Le tambour de soie, le rythme Nô de Kaori Ito et Yoshi Oïda en livestream au Théâtre de la Ville
“En direct live” l’expression si datée des années 90 est tellement d’actualité. Le Théâtre de la Ville qui depuis Mars dernier prend toutes les contraintes gouvernementales et tous les affronts à la culture comme une occasion d’innover, a proposé ce weekend, pour la première fois, un spectacle en direct, devant une salle vide, sur facebook et youtube.
En live
Le tambour de soie a été présenté au Festival d’Avignon lors de sa cession d’automne il y a tout juste une semaine. Kaori Ito, Yoshi Oïda et Makoto Yabuki devaient être programmés à l’Espace Cardin avant que la nouvelle du second confinement ne tombe. Emmanuel Demarcy-Mota a décidé de rien annuler, et c’est donc en “direct” sur la page facebook et le youtube du Théâtre de la Ville, que la servante était allumée et que le conte a pu se réaliser.
Un casting de rêve
Le Tambour est un Nô mais un Nô moderne comme le sous-titre le spectacle, mais c’est aussi, si on ose, un Butô moderne. Il respecte les aspects théâtraux de cette danse et sa volonté de poser un cadre corporel mais il y ajoute une immense dose d’humour et de modernité. Kaori Ito est une immense danseuse, qui vit en France depuis 2003, on l’a notamment adorée chez Platel. Sa corporalité est mixte. Elle partage la scène avec le maître Kabuki Yoshi Oïda, né en 1933 et comédien mille fois vu chez Peter Brook. A la musique le plus marseillais des percussionnistes japonais, Makoto Yabuki, connu pour jouer … sur des instruments en bambou. Un trio de haute volée donc et qui sur scène est à hauteur de casting.
Une danse féline
Le tambour de soie est un vieux conte qui raconte l’histoire d’un vieux monsieur qui veut séduire une jeune femme. La condition est la suivante : si le tambour en soie sonne, elle sera à lui. Dans sa version revue et corrigée par Kaori Ito et Yoshi Oïda nous sommes dans un théâtre. Elle finit sa répétition, lui nettoie le plateau.

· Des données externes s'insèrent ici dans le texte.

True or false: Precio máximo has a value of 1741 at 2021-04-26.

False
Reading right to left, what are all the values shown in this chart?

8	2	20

Un pas de deux félin et clownesque se met en place, elle lui apprend quelques pas au son de “Dance, dance” de Lykke Li qui donne l’occasion d’entrée de jeu à Kaori Ito de montrer et prouver son intense plasticité.

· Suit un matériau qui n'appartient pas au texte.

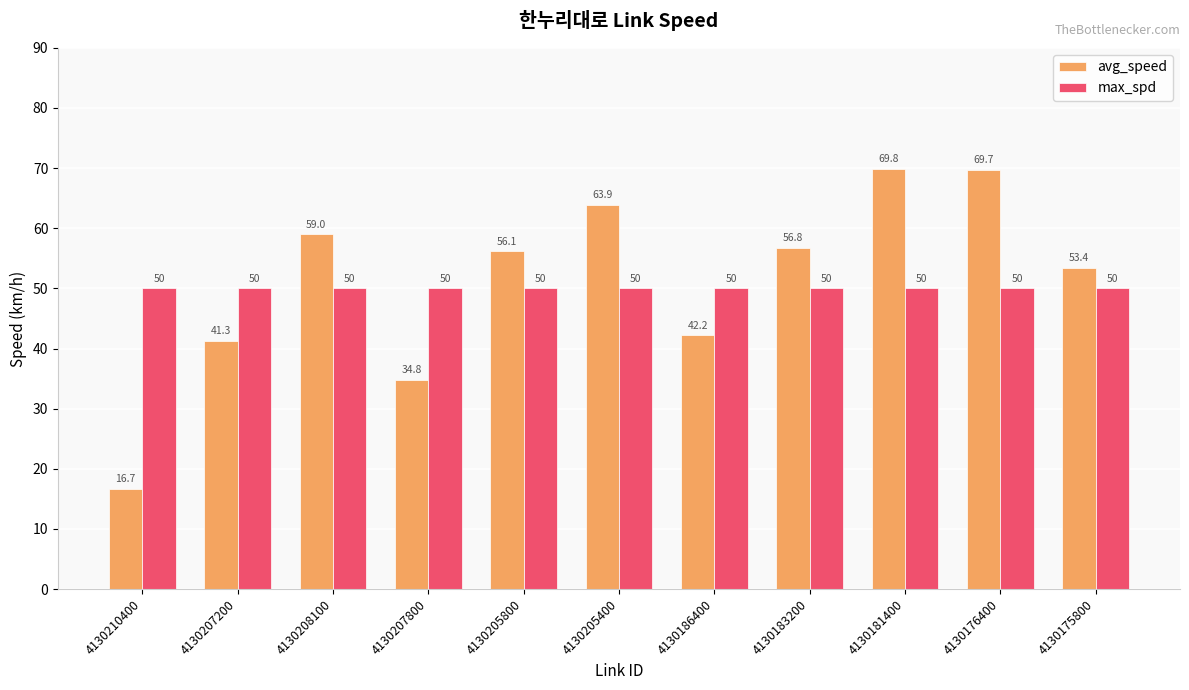

Which category has the lowest value across all series?

4130210400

Entre danse et théâtre, le spectacle ne choisit pas et se glisse dans une allégorie où le rêve, où l’au-delà même s’invite, car si il n’y a pas de fantôme il n’y a pas de nô. Kaori s’empare du plateau en kimono de soie, séduit le tambour dans un virevoltement qui se pare d’atours sensuels dans la flexion des poignets et la déambulation aérienne. Et c’est la première fois que Kaori Ito danse en kimono une écriture traditionnelle. À 40 ans elle ose assumer son héritage et le geste n’a rien mais alors rien de vieillot.

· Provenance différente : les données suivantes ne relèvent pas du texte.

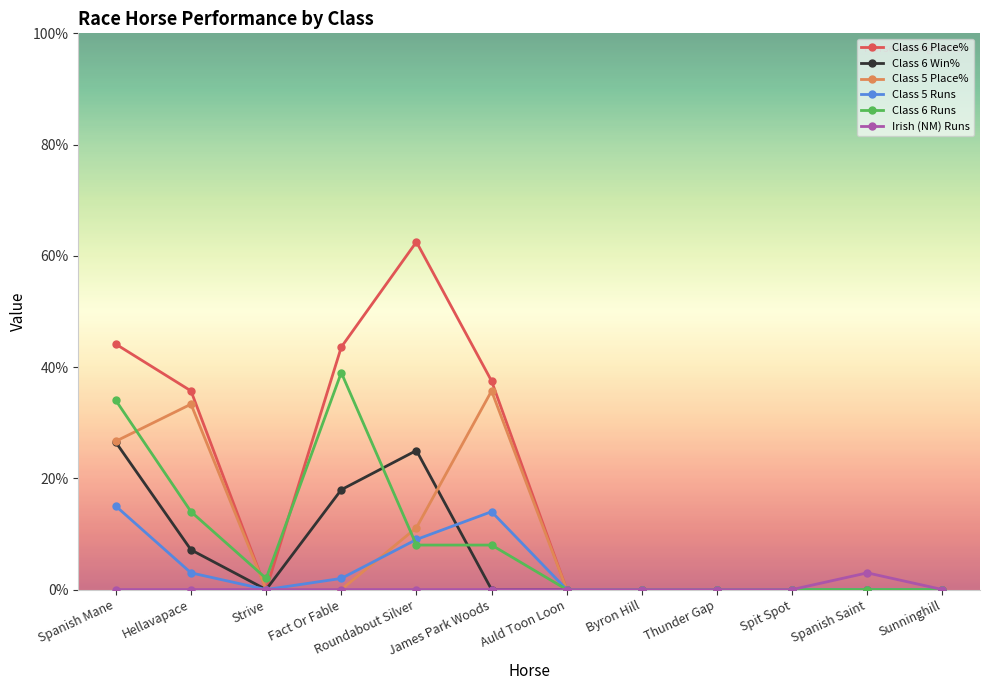

Does the chart display data point markers on the line(s)?

Yes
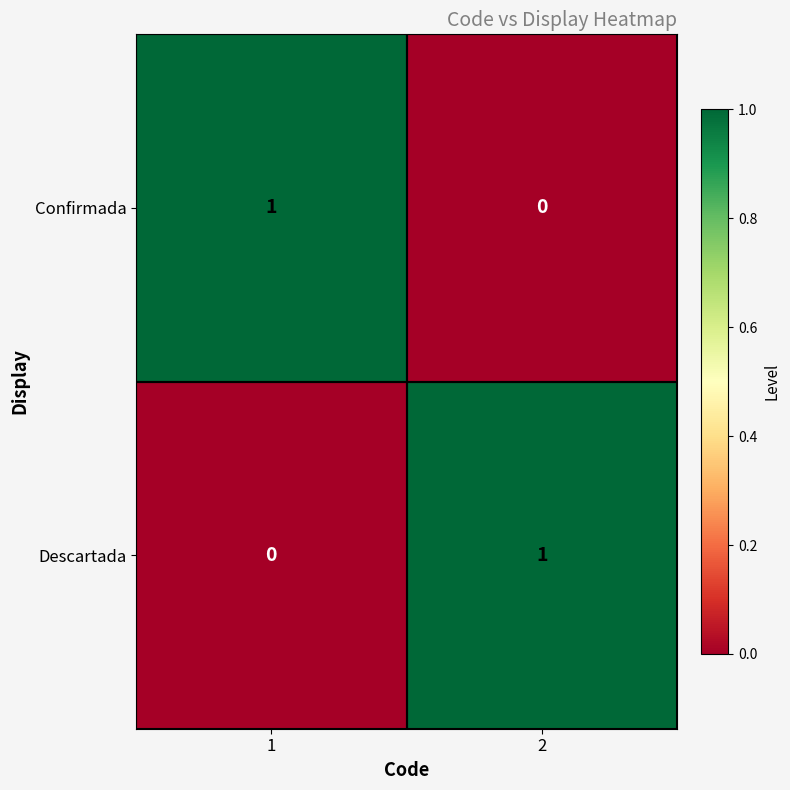

Rank the series at 2 from highest to lowest value.

Descartada, Confirmada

Les percussions donnent le rythme au duo qui incarne le tempo et cette histoire adaptée ici par Jean Claude Carrière. La pièce est extrêmement (trop ?) resserrée. A peine une heure, éblouissante où le pas de deux, délicieux entre ces deux artistes qui se connaissent bien, explose à la fin dans une danse fantomatique d’une beauté ciselée.
La programmation du mois de novembre du Théâtre de la Ville se fera donc en direct. A suivre !
Le Tambour de soie se donnait les 30 et 31 octobre au Théâtre de la Ville.